*OBJECTIVE A:*
Answer these questions about the geometry proof below.
(i) What radius is taken for the circle τ?
(ii) Under τ₂, point D goes to which point?
(iii) Which inequality is cited near the end, and what relation does it give?

*PASSAGE TO READ:*
^^^^^^^^

We use complex numbers for this problem. We assume that points $a_1,a_2,a_3$ represent the points $A_1,A_2,A_3$ in the complex plane. The centre of $\tau$ is the centre of the Argand plane, and the radius is taken to be $1$ unit by trivializing. We take the subscripts with variable $k$ instead of $i$, so that we don't confuse it with the square root of -1 ($i$). Let $p_1,p_2,p_3,p$ denote points $P_1,P_2,P_3,P$ on the complex plane. We use the following Lemma: For complex numbers $x,y,z$ representing points $X,Y,Z$, if $Z$ is the reflection of $X$ about $Y$ by an angle $\theta$, then we have: \[(z-y)=(x-y)e^{i\theta},\]where $i$ is the square root of -1 and $e$ is Euler's constant. Key Claim: The area of triangle $P_1P_2P_3$ in independent of choice of $P$. This means that\[\tau_{k+1}(p)=pe^{iA_{k+1}}-a_{k+1}(e^{iA_{k+1}}-1)\]\[\tau_{k}(\tau_{k+1}(p))=pe^{iA_{k+1}}e^{iA_k}-a_{k+1}(e^{iA_{k+1}}-1)e^{iA_k}-a_{k}(e^{iA_{k}}-1)\]\[\tau_{k+2}(\tau_{k+1}(\tau_k(p)))=pe^{iA_{k+1}}e^{iA_k}e^{iA_{k+2}}\]\[-a_{k+1}(e^{iA_{k+1}}-1)e^{iA_k}e^{iA_{k+2}}-a_{k}(e^{iA_{k}}-1)e^{iA_{k+2}}-a_{k+2}(e^{iA_{k+2}}-1)\]We know that $A_k+A_{k+1}+A_{k+2}=\pi$ and that $e^{i\pi}=-1$. So, we may write $p_k=-p+c_k$, where $c_k$ is completely independent of $p$. So, the lengths of triangle $P_1P_2P_3$ are independent of the choice of $P$. This means that area of $P_1P_2P_3$ is also independent of $P$, as claimed. Q.E.D. Notice that if $D,E,F$ are the in-touch points of triangle $A_1A_2A_3$, with $D$ on $A_2A_3$, $E$ on $A_3A_1$, $F$ on $A_1A_2$. Note that under $\tau_{2}$, $D$ goes to $E$ and under $\tau_1$, $E$ goes to $F$, and under $\tau_{3}$, $F$ goes to $D$. It means that if $d$ denotes the complex number for $D$, then $d=-d+c_1$. So, $c_1=2d$. Similarly, $c_2=2e$ and $c_3=2f$. It follows that $p_1+p=2d$, so $P_1$ is the reflection of $P$ about $D$. Similarly, $P_2$ is reflection of $E$ about $P$ and $P_3$ is reflection of $P$ about $F$. The triangle thus obtained is basically from homothety at $P$ with factor $2$. So, circumradius of $P_1P_2P_3$ is twice the circumradius of $DEF$, which itself is the inradius of $A_1A_2A_3$. From Euler's inequality, we have that $R\geq2r$, where $R$ is circumradius of $A_1A_2A_3$ and $r$ is it's inradius. Hence, circumradius of $P_1P_2P_3$ is at most the circumradius of $A_1A_2A_3$.

^^^^^^^^

*OBJECTIVE B:* In the rows, copy everything from the line containing "habitat: jalca" down to the line containing "name author: Baldwin", with both of those lines included.

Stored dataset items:
^^^^^^^^

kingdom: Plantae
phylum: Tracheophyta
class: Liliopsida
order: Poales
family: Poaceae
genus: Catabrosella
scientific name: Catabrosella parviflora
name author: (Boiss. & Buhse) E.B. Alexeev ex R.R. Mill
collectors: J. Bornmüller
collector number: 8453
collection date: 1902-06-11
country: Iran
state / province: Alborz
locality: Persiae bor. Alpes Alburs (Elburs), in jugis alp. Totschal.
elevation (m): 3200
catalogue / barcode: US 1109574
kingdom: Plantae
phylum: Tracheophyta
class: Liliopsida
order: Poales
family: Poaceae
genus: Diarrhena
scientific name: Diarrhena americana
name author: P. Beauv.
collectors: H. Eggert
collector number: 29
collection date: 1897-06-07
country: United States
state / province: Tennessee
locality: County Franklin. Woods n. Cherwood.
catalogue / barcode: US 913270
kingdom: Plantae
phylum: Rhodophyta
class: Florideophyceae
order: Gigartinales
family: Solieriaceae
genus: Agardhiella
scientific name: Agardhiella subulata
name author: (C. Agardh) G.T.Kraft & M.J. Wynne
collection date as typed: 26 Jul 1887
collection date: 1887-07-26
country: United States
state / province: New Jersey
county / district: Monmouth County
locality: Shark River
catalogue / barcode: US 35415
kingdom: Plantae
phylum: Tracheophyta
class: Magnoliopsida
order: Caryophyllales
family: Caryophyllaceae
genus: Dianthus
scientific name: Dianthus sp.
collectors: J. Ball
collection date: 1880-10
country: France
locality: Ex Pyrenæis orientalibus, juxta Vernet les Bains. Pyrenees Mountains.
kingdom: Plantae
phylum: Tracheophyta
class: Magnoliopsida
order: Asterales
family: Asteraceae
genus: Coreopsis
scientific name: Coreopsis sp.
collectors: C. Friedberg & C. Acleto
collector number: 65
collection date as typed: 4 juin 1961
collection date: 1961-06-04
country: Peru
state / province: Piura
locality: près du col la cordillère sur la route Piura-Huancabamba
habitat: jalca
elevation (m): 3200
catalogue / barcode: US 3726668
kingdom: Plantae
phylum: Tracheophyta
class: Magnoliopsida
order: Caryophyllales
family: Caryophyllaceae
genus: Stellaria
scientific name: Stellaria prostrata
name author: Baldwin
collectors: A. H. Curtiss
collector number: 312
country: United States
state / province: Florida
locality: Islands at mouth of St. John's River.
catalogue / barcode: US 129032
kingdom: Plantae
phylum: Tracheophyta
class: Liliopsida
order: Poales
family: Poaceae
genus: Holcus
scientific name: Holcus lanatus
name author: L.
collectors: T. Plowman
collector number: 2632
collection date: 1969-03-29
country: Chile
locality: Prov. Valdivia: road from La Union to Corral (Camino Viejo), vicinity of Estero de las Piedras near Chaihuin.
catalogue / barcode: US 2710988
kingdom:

^^^^^^^^

*CORRECT OUTPUT A:*
(i) 1 unit
(ii) E
(iii) Euler's inequality, R ≥ 2r

*CORRECT OUTPUT B:*
habitat: jalca
elevation (m): 3200
catalogue / barcode: US 3726668
kingdom: Plantae
phylum: Tracheophyta
class: Magnoliopsida
order: Caryophyllales
family: Caryophyllaceae
genus: Stellaria
scientific name: Stellaria prostrata
name author: Baldwin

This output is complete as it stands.